Farina Changes Course, Says NYC Will Find Seats For Charter School Kids
NEW YORK (CBSNewYork/AP) -- After going through two stop signs, Mayor Bill de Blasio is now making a U-turn and reversing course on charter schools.
De Blasio has reversed a decision to kick Harlem Success Academy out of its space in a public school building that was promised to them by former Mayor Michael Bloomberg.
Schools Chancellor Carmen Farina also did an about-face Friday and said New York City is looking for additional space for the 194 mostly minority students, CBS 2's Marcia Kramer reported.
The flip-flop came after Farina said the school's students were "on their own.''
"I shouldn't have said it. The reality is, I had just come off a meeting, I had done a lot of things and they stick the mic in your face, but did I mean it? No," she said. "As of right now, we are looking for a place to put the children who would be displaced."
In a statement, Success Academy spokeswoman Kerri Lyon said school officials are glad to hear that Farina "has heard the pleas of families who desperately want this high-performing school to continue."
Top educators applauded the decision, Kramer reported.
"The city made a promise to these parents and students last year," Merryl Tisch with the NYS Board of Regents told Kramer.
"Last year the parents won a lottery and we all know what winning a lottery means -- how much it meant to them and you just can't pull the rug out from under them in the 11th hour," Tisch said.
De Blasio did allow 14 other charter schools to keep space given to them by Bloomberg.
Earlier this week, thousands of parents, students, teachers and charter school advocates took part in pro-charter rally in Albany.

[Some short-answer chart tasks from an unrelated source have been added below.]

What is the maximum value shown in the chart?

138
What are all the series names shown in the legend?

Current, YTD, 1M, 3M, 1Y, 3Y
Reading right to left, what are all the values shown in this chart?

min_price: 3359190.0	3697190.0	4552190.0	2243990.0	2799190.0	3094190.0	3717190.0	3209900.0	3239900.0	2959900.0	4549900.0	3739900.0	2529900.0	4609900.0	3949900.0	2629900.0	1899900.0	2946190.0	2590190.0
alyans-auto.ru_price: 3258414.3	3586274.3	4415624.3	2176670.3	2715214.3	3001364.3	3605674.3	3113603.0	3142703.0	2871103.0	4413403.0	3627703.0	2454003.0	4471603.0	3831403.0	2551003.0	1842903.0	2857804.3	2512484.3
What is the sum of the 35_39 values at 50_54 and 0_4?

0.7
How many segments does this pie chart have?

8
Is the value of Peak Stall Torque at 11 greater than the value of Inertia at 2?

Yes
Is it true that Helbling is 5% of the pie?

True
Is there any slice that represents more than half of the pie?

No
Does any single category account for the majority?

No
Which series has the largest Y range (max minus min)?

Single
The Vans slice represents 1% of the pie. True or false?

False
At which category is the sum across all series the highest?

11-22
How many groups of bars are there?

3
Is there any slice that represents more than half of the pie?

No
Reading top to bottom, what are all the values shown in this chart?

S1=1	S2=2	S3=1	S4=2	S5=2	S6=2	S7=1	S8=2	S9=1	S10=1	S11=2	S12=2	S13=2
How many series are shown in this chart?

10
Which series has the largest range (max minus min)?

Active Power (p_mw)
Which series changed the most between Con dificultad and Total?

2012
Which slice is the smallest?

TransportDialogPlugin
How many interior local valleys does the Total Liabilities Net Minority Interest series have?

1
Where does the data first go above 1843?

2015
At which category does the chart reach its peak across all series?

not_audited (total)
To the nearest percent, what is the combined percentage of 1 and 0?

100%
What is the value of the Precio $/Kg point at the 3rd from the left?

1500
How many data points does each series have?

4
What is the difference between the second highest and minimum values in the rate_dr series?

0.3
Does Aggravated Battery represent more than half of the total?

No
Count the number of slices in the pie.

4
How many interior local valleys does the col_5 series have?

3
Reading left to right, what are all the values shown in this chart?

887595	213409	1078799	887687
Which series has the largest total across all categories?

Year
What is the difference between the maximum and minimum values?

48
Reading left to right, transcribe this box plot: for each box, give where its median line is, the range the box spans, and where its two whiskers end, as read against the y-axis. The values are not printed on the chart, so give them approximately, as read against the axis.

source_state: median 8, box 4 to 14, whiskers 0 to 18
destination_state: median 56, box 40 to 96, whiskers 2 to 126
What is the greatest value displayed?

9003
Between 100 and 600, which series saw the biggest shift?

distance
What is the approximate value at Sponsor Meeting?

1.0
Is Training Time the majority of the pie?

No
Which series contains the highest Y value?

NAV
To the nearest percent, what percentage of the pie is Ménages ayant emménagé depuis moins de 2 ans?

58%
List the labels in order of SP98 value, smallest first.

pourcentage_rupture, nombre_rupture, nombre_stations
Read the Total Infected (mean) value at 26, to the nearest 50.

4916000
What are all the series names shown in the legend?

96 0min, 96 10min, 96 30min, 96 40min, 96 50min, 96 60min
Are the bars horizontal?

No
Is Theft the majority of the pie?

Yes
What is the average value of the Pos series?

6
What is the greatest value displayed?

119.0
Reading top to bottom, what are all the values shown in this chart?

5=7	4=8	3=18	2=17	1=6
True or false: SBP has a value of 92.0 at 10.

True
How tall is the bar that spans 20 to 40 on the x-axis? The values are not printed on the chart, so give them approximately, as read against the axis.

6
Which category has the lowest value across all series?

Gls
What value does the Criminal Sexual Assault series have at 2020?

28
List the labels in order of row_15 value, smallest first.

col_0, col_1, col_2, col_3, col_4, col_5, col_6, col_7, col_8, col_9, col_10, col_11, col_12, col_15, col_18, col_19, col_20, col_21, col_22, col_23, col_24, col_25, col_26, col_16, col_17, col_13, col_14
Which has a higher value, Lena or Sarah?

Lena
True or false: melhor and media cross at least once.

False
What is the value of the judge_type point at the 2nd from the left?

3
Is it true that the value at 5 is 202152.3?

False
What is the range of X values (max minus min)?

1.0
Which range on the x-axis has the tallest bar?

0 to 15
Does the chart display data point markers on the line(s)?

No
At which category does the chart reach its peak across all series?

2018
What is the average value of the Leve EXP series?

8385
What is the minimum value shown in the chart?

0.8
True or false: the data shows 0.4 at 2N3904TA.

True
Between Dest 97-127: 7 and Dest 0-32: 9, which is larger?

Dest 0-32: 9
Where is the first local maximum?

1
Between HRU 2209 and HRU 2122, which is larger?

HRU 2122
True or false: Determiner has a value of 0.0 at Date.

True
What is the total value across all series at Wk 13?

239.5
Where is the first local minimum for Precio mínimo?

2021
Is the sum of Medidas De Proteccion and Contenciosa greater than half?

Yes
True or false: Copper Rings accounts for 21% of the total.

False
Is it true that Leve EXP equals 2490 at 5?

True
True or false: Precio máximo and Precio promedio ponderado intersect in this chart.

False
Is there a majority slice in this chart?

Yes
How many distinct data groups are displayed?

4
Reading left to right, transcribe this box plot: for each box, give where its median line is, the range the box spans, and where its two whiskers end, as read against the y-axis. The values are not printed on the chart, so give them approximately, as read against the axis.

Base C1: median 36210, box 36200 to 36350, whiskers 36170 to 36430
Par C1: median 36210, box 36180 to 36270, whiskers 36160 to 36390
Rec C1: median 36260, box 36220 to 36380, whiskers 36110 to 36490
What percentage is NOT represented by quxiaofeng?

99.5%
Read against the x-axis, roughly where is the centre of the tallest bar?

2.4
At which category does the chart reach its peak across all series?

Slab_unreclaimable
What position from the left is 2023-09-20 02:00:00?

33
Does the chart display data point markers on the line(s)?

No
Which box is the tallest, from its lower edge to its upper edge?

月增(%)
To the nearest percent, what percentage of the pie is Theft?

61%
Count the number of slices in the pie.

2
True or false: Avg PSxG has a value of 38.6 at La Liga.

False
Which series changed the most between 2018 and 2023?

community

De Blasio made no personal comment and did not take press questions about the flip-flop during a seminar on his pre-K issue Friday, but praised his wife Chirlaine McCray's work on the issue, Kramer reported.
Some charter officials raised doubts about whether new space would actually be found, but a de Blasio spokesman insisted this is a "good faith effort to solve the problem," Kramer reported.